- [Request]: Please work out how many lines in the material contain "input" and give only that figure.

#### Dataset entries

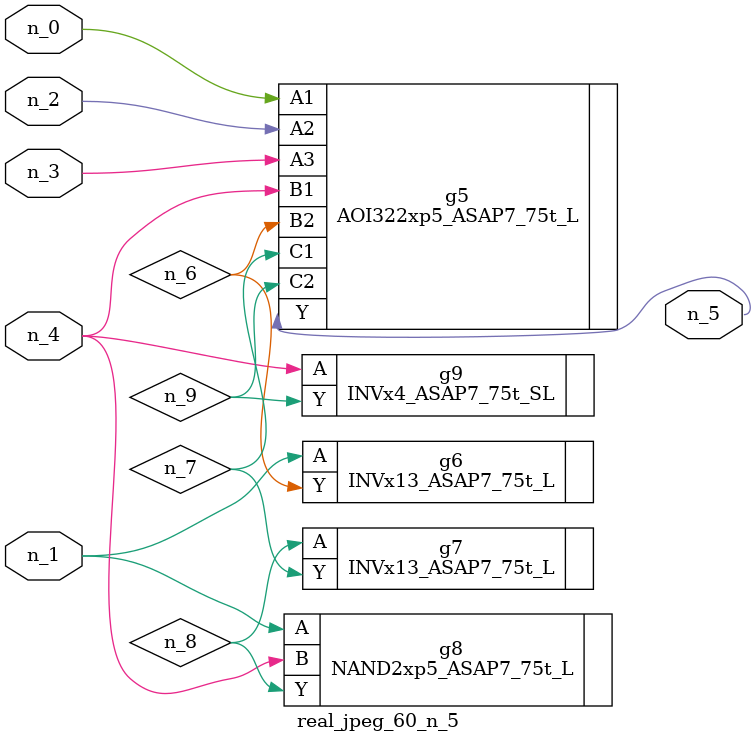
<source format=v>
module real_jpeg_60_n_5 (n_4, n_0, n_1, n_2, n_3, n_5);

input n_4;
input n_0;
input n_1;
input n_2;
input n_3;

output n_5;

wire n_8;
wire n_6;
wire n_7;
wire n_9;

AOI322xp5_ASAP7_75t_L g5 ( 
.A1(n_0),
.A2(n_2),
.A3(n_3),
.B1(n_4),
.B2(n_6),
.C1(n_7),
.C2(n_9),
.Y(n_5)
);

INVx13_ASAP7_75t_L g6 ( 
.A(n_1),
.Y(n_6)
);

NAND2xp5_ASAP7_75t_L g8 ( 
.A(n_1),
.B(n_4),
.Y(n_8)
);

INVx4_ASAP7_75t_SL g9 ( 
.A(n_4),
.Y(n_9)
);

INVx13_ASAP7_75t_L g7 ( 
.A(n_8),
.Y(n_7)
);


endmodule
</source>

########

- [Result for this task]: 5